Efficient Edge Deployment of Quantized YOLOv4-Tiny for Aerial Emergency Object Detection on Raspberry Pi 5

This paper by Sindhu Boddu and Dr. Arindam Mukherjee from the University of North Carolina at Charlotte explores the deployment of an INT8 quantized YOLOv4-Tiny model on a Raspberry Pi 5 for real-time aerial emergency object detection. The research demonstrates the integration of deep learning algorithms onto low-power embedded systems, highlighting advancements in edge AI deployment.

Summary of Contributions

The paper presents a detailed methodology for implementing a quantized YOLOv4-Tiny network using TensorFlow Lite, focusing on specific emergency object detection from aerial imagery, such as ambulances, police vehicles, and incidents like car crashes. The employment of INT8 precision quantization stands central to achieving high-efficiency inference on a resource-constrained platform. Notably, the quantized model registers an inference time of 28.2 ms per image with an average power consumption of 13.85 W. This marks a substantial power reduction compared to the FP32 counterpart, thus affirming the practicality of deploying real-time detection systems in safety-critical applications where swift reaction is necessary.

Methodology and Evaluation

The methodology encompasses dataset preparation, model training, conversion to TensorFlow format, and quantization. 10,820 annotated aerial images, representative of emergency scenarios, form the core of training datasets. The deployment pipeline involves several stages, including conversion from Darknet weights to TensorFlow Lite format, followed by static post-training quantization. This approach shrinks model size from 22.5 MB to 6.4 MB, significantly reducing computational demands and enabling deployment on hardware like Raspberry Pi 5.
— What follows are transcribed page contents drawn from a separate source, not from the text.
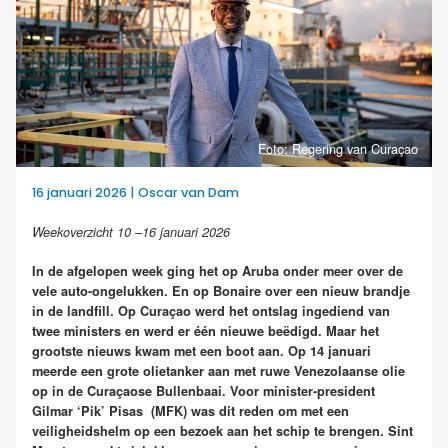
Foto: Regering van Curaçao
16 januari 2026 | Oscar van Dam
Weekoverzicht 10 –16 januari 2026
In de afgelopen week ging het op Aruba onder meer over de
vele auto-ongelukken. En op Bonaire over een nieuw brandje
in de landfill. Op Curaçao werd het ontslag ingediend van
twee ministers en werd er één nieuwe beëdigd. Maar het
grootste nieuws kwam met een boot aan. Op 14 januari
meerde een grote olietanker aan met ruwe Venezolaanse olie
op in de Curaçaose Bullenbaai. Voor minister-president
Gilmar ‘Pik’ Pisas (MFK) was dit reden om met een
veiligheidshelm op een bezoek aan het schip te brengen. Sint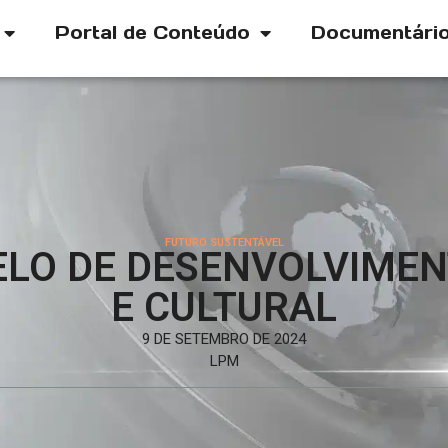
Portal de Conteúdo
Documentári
FUTURO SUSTENTÁVEL
ELO DE DESENVOLVIMEN
E CULTURAL
9 DE SETEMBRO DE 2024
LPM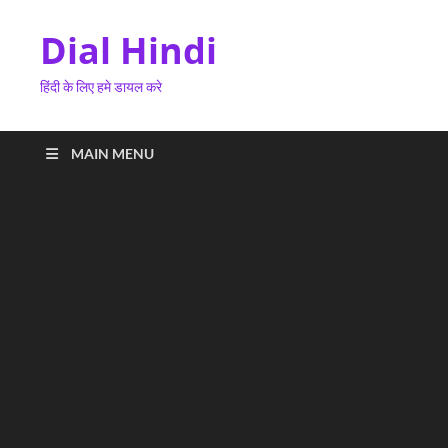
Dial Hindi
हिंदी के लिए हमे डायल करे
MAIN MENU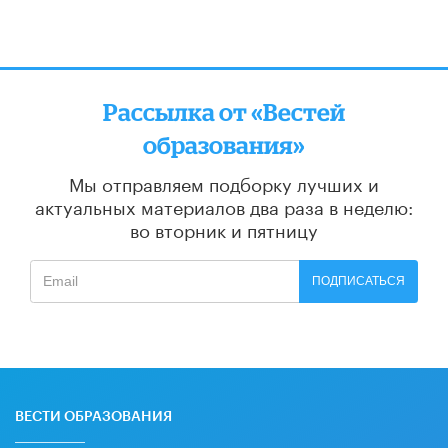
Рассылка от «Вестей
образования»
Мы отправляем подборку лучших и
актуальных материалов
два раза в неделю:
во вторник и пятницу
ПОДПИСАТЬСЯ
ВЕСТИ ОБРАЗОВАНИЯ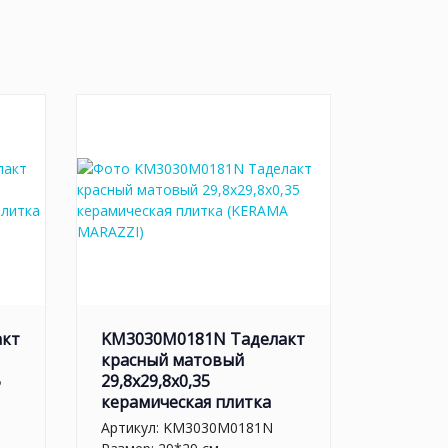
акт
KM3030M0181N Таделакт
красный матовый
5
29,8x29,8x0,35
керамическая плитка
Артикул:
KM3030M0181N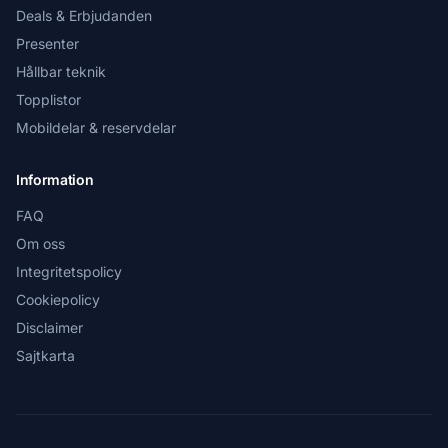
Deals & Erbjudanden
Presenter
Hållbar teknik
Topplistor
Mobildelar & reservdelar
Information
FAQ
Om oss
Integritetspolicy
Cookiepolicy
Disclaimer
Sajtkarta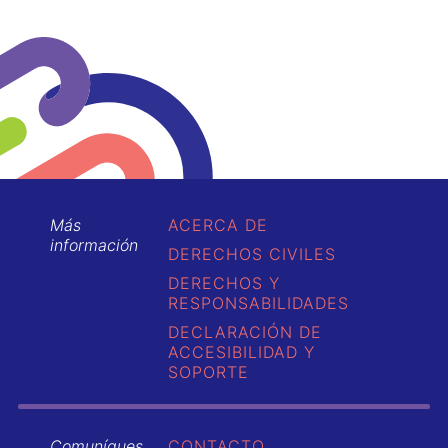
Más
ACERCA DE
información
DERECHOS CIVILES
DERECHOS Y
RESPONSABILIDADES
DECLARACIÓN DE
ACCESIBILIDAD Y
SOPORTE
Comuníques
CONTACTO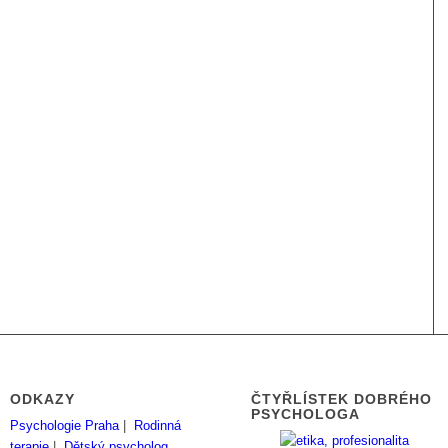
ODKAZY
ČTYŘLÍSTEK DOBRÉHO
PSYCHOLOGA
Psychologie Praha
|
Rodinná
terapie
|
Dětský psycholog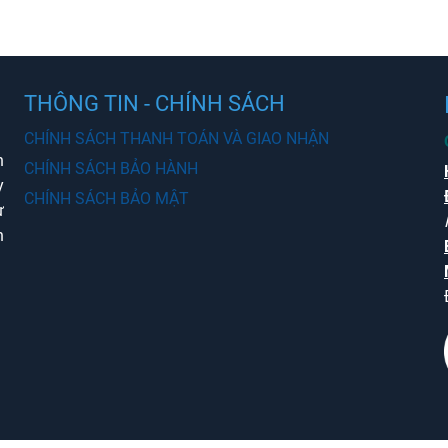
THÔNG TIN - CHÍNH SÁCH
CHÍNH SÁCH THANH TOÁN VÀ GIAO NHẬN
n
CHÍNH SÁCH BẢO HÀNH
y
CHÍNH SÁCH BẢO MẬT
ừ
n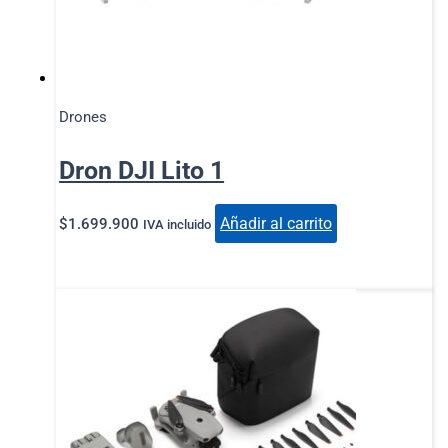
Drones
Dron DJI Lito 1
Añadir al carrito
$
1.699.900
IVA incluido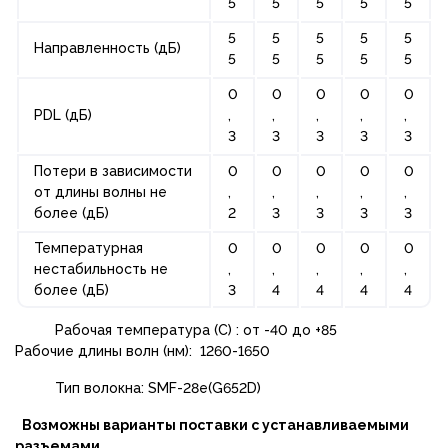
5
5
5
5
5
5
5
5
5
5
Направленность (дБ)
5
5
5
5
5
0
0
0
0
0
PDL (дБ)
,
,
,
,
,
3
3
3
3
3
Потери в зависимости
0
0
0
0
0
от длины волны не
,
,
,
,
,
более (дБ)
2
3
3
3
3
Температурная
0
0
0
0
0
нестабильность не
,
,
,
,
,
более (дБ)
3
4
4
4
4
Рабочая температура (С) : от -40 до +85
Рабочие длины волн (нм): 1260-1650
Тип волокна: SMF-28e(G652D)
Возможны варианты поставки c устанавливаемыми
разъемами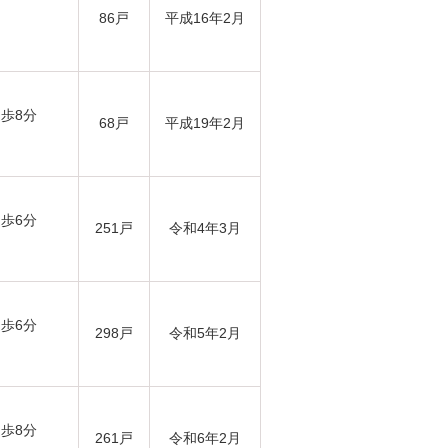
86戸
平成16年2月
徒歩8分
68戸
平成19年2月
徒歩6分
251戸
令和4年3月
徒歩6分
298戸
令和5年2月
徒歩8分
261戸
令和6年2月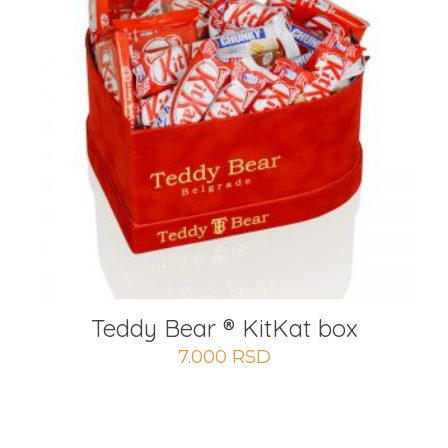
Teddy Bear ® KitKat box
7.000
RSD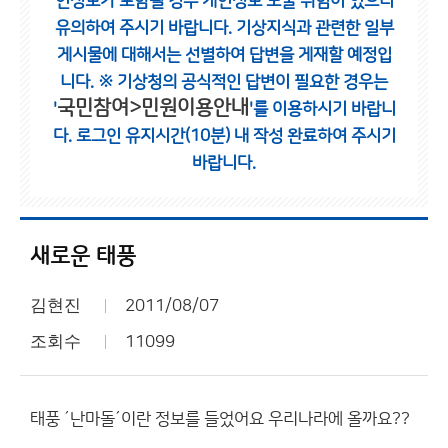
인정보가 포함될 경우 개인정보 노출 위험이 있으니
유의하여 주시기 바랍니다.
기상지식과 관련한 일부
게시물에 대해서는 선별하여 답변을 게재할 예정입
니다.
※ 기상청의 공식적인 답변이 필요한 경우는
국민참여>민원이용안내
'
'를 이용하시기 바랍니
다.
로그인 유지시간(10분) 내 작성 완료하여 주시기
바랍니다.
새로운 태풍
김현진
2011/08/07
조회수
11099
태풍 ´난마돌´이란 정보를 들었어요 우리나라에 올까요??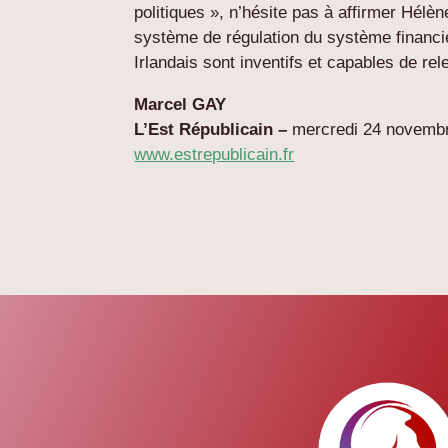
politiques », n’hésite pas à affirmer Hél
système de régulation du système financie
Irlandais sont inventifs et capables de rele
Marcel GAY
L’Est Républicain –
mercredi 24 novemb
www.estrepublicain.fr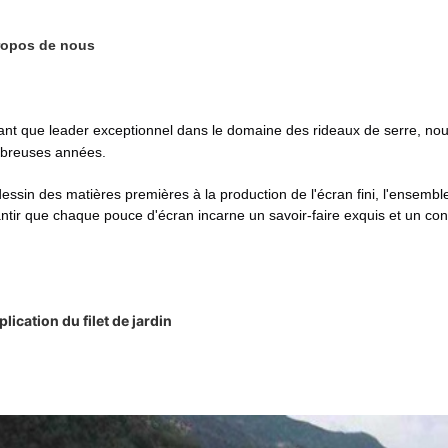
ropos de nous
ant que leader exceptionnel dans le domaine des rideaux de serre, nou
breuses années.
essin des matières premières à la production de l'écran fini, l'ensemb
ntir que chaque pouce d'écran incarne un savoir-faire exquis et un contr
plication du filet de jardin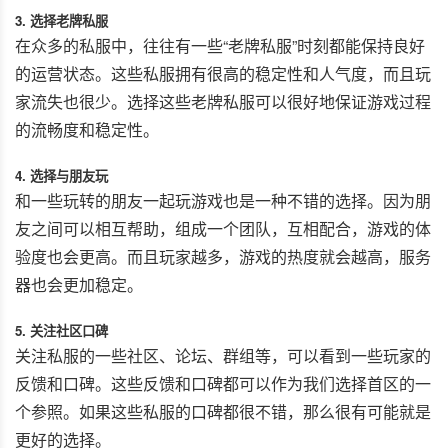
3. 选择老牌私服
在众多的私服中，往往有一些“老牌私服”时刻都能保持良好
的运营状态。这些私服拥有很高的稳定性和人气度，而且玩
家流失也很少。选择这些老牌私服可以很好地保证游戏过程
的流畅度和稳定性。
4. 选择与朋友玩
和一些玩转的朋友一起玩游戏也是一种不错的选择。因为朋
友之间可以相互帮助，组成一个团队，互相配合，游戏的体
验度也会更高。而且玩家越多，游戏的热度就会越高，服务
器也会更加稳定。
5. 关注社区口碑
关注私服的一些社区、论坛、群组等，可以看到一些玩家的
反馈和口碑。这些反馈和口碑都可以作为我们选择首区的一
个参照。如果这些私服的口碑都很不错，那么很有可能就是
更好的选择。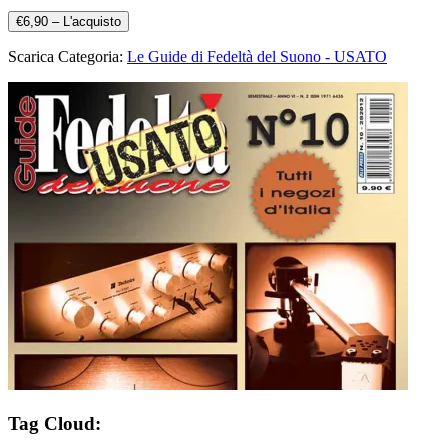
€6,90 – L'acquisto
Scarica Categoria:
Le Guide di Fedeltà del Suono - USATO
Tag Cloud: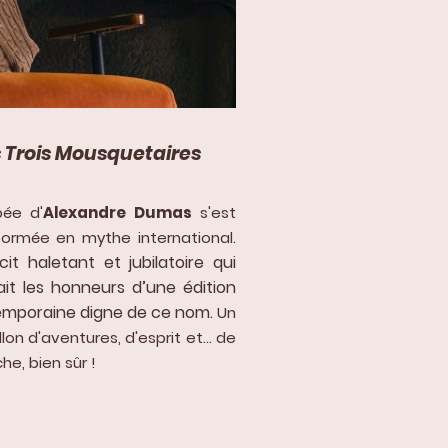
 Trois Mousquetaires
pée d'
Alexandre Dumas
s'est
formée en mythe international.
cit haletant et jubilatoire qui
ait les honneurs d’une édition
mporaine digne de ce nom.
Un
llon d'aventures, d'esprit et... de
e, bien sûr !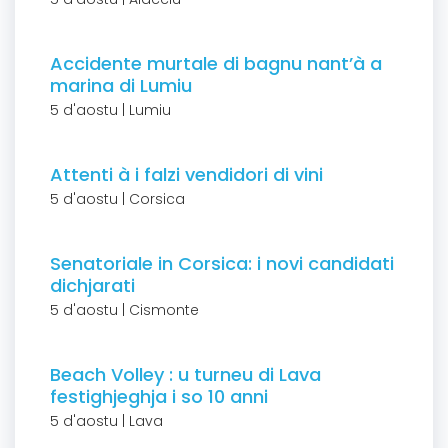
Accidente murtale di bagnu nant’à a
marina di Lumiu
5 d'aostu | Lumiu
Attenti à i falzi vendidori di vini
5 d'aostu | Corsica
Senatoriale in Corsica: i novi candidati
dichjarati
5 d'aostu | Cismonte
Beach Volley : u turneu di Lava
festighjeghja i so 10 anni
5 d'aostu | Lava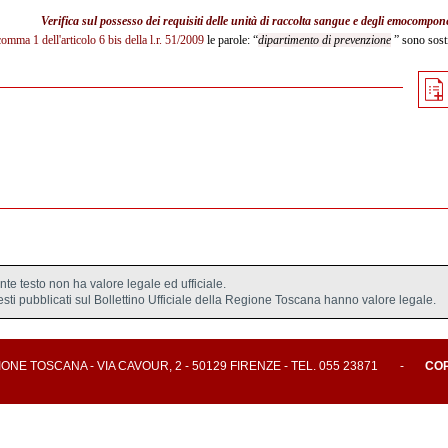
Verifica sul possesso dei requisiti delle unità di raccolta sangue e degli emocompone
comma 1 dell'articolo 6 bis della l.r. 51/2009
le parole: “
dipartimento di prevenzione
” sono sosti
ente testo non ha valore legale ed ufficiale.
testi pubblicati sul Bollettino Ufficiale della Regione Toscana hanno valore legale.
E TOSCANA - VIA CAVOUR, 2 - 50129 FIRENZE - TEL. 055 23871
-
CO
Evaluation metrics were robust, considering factors such as inference time, power consumption, and detection accuracy. The YOLOv4-Tiny model achieved a speed improvement of 36%, reducing power consumption by approximately 43.9% compared to its FP32 variant. These metrics underscore the model’s deployment viability under constrained circumstances.

Implications

Deploying AI models in edge environments presents promising implications for augmenting emergency response mechanisms. By facilitating early detection and accurate identification of crisis entities, this approach could improve response times and resource allocation during emergencies. The capabilities of quantized AI models on embedded systems like Raspberry Pi 5 signal potential advancements in surveillance, traffic management, and disaster readiness.

Future Directions

The paper suggests future work in enhancing model deployment strategies, including real-time video processing capability, thermal performance monitoring under prolonged loads, and comparative studies on alternative embedded platforms. Additionally, the exploration of hybrid optimization techniques, such as model pruning and distillation, could further augment efficiency. Integration with alert systems remains a practical avenue, enabling automated alerts to emergency responders, thereby streamlining intervention processes.

Conclusion

This work effectively demonstrates the feasibility of deploying quantized deep learning models for emergency object detection on resource-limited devices. The paper provides a structured approach for achieving efficient edge AI operation, crucial for deploying real-time detection systems in critical applications. While the current results are promising, further research in real-world environments, along with iterative improvements in model efficiency and system integration, can enhance the scope and impact of AI across emergency management domains.

The insights from this research pave the way for transforming edge deployment strategies, reducing dependencies on high-power computing infrastructures, and fostering advancements in AI-driven emergency response operations.